SaturatedActivation Rule - Amazon SageMaker

SaturatedActivation Rule

This rule detects if the tanh and sigmoid activation layers are becoming saturated. An activation layer is saturated when the input of the layer is close to the maximum or minimum of the activation function. The minimum and maximum of the tanh and sigmoid activation functions are defined by their respective min_threshold and max_thresholds values. If the activity of a node drops below the threshold_inactivity percentage, it is considered saturated. If more than a threshold_layer percent of the nodes are saturated, the rule returns True.
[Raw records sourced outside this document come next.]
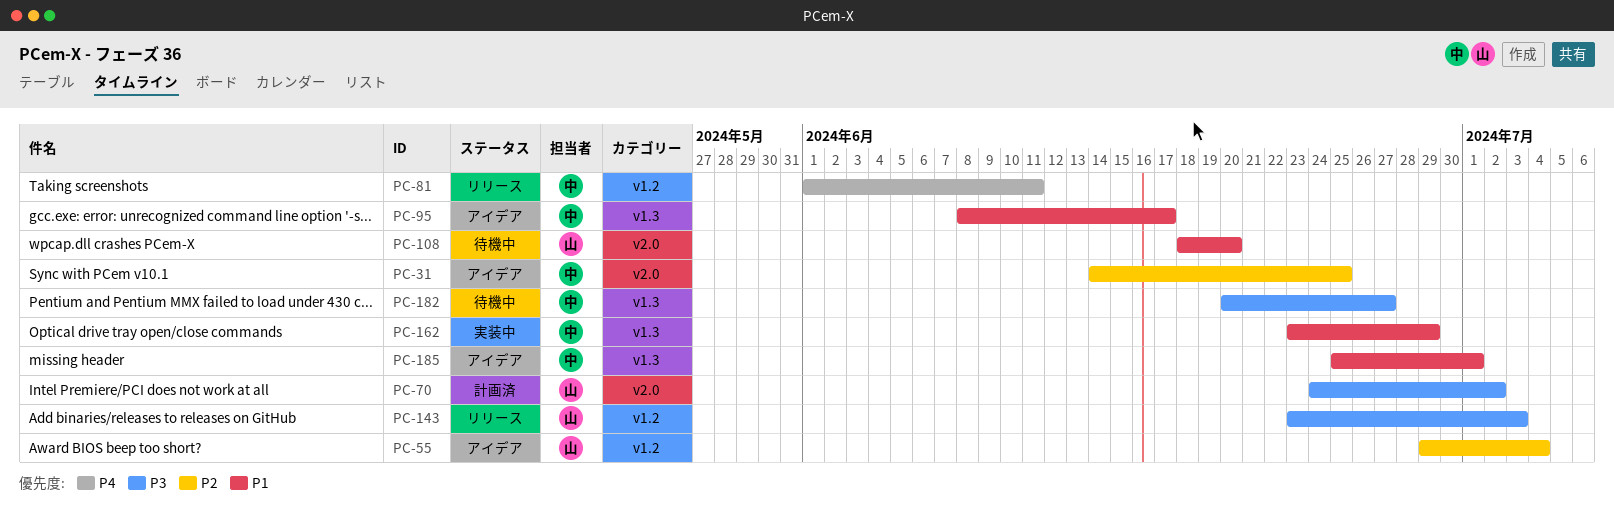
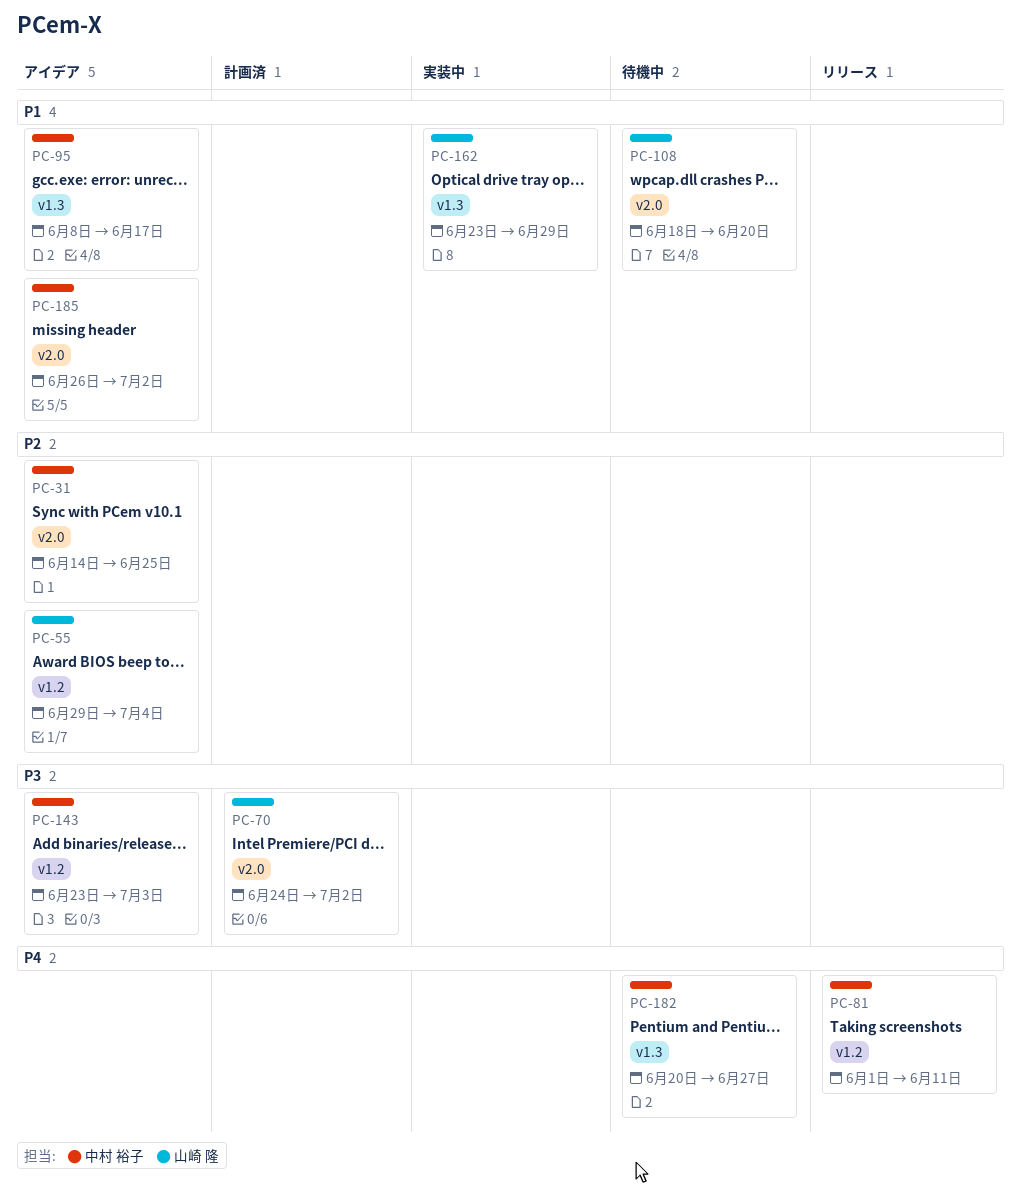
PC-143, status: リリース -> アイデア
PC-143, owner: 山崎 隆 -> 中村 裕子
PC-162, owner: 中村 裕子 -> 山崎 隆
PC-182, priority: P3 -> P4
PC-185, label: v1.3 -> v2.0
PC-185, start: Jun 25 -> Jun 26
PC-185, due: Jul 1 -> Jul 2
Parameter Descriptions for the SaturatedActivation Rule
Parameter Name Description
base_trial

The trial run using this rule. The rule inspects the tensors gathered from this trial.

Required

Valid values: String

collection_names

The list of collection names whose tensors the rule inspects.

Optional

Valid values: List of strings or a comma-separated string

Default value: None

tensor_regex

A list of regex patterns that is used to restrict this comparison to specific scalar-valued tensors. The rule inspects only the tensors that match the regex patterns specified in the list. If no patterns are passed, the rule compares all tensors gathered in the trials by default. Only scalar-valued tensors can be matched.

Optional

Valid values: List of strings or a comma-separated string

Default value: ".*tanh_input, .*sigmoid_input".

threshold_tanh

The minimum and maximum thresholds that define the extremes of the input for a tanh activation function, defined as: (min_threshold, max_threshold). The default values are determined based on a vanishing gradient threshold of 0.0000001.

Optional

Valid values: Float

Default values: (-9.4999, 9.4999)

threshold_sigmoid

The minimum and maximum thresholds that define the extremes of the input for a sigmoid activation function, defined as: (min_threshold, max_threshold). The default values are determined based on a vanishing gradient threshold of 0.0000001.

Optional

Valid values: Float

Default values: (-23, 16.99999)

threshold_inactivity

The percentage of inactivity below which the activation layer is considered to be saturated. The activation might be active in the beginning of a trial and then slowly become less active during the training process.

Optional

Valid values: Float

Default values: 1.0

threshold_layer

Returns True if the number of saturated activations in a layer is greater than the threshold_layer percentage.

Returns False if the number of saturated activations in a layer is less than the threshold_layer percentage.

Optional

Valid values: Float

Default values: 50.0

For an example of how to configure and deploy a built-in rule, see How to Use Built-in Rules for Model Analysis.

Note

This rule can't be applied to the XGBoost algorithm.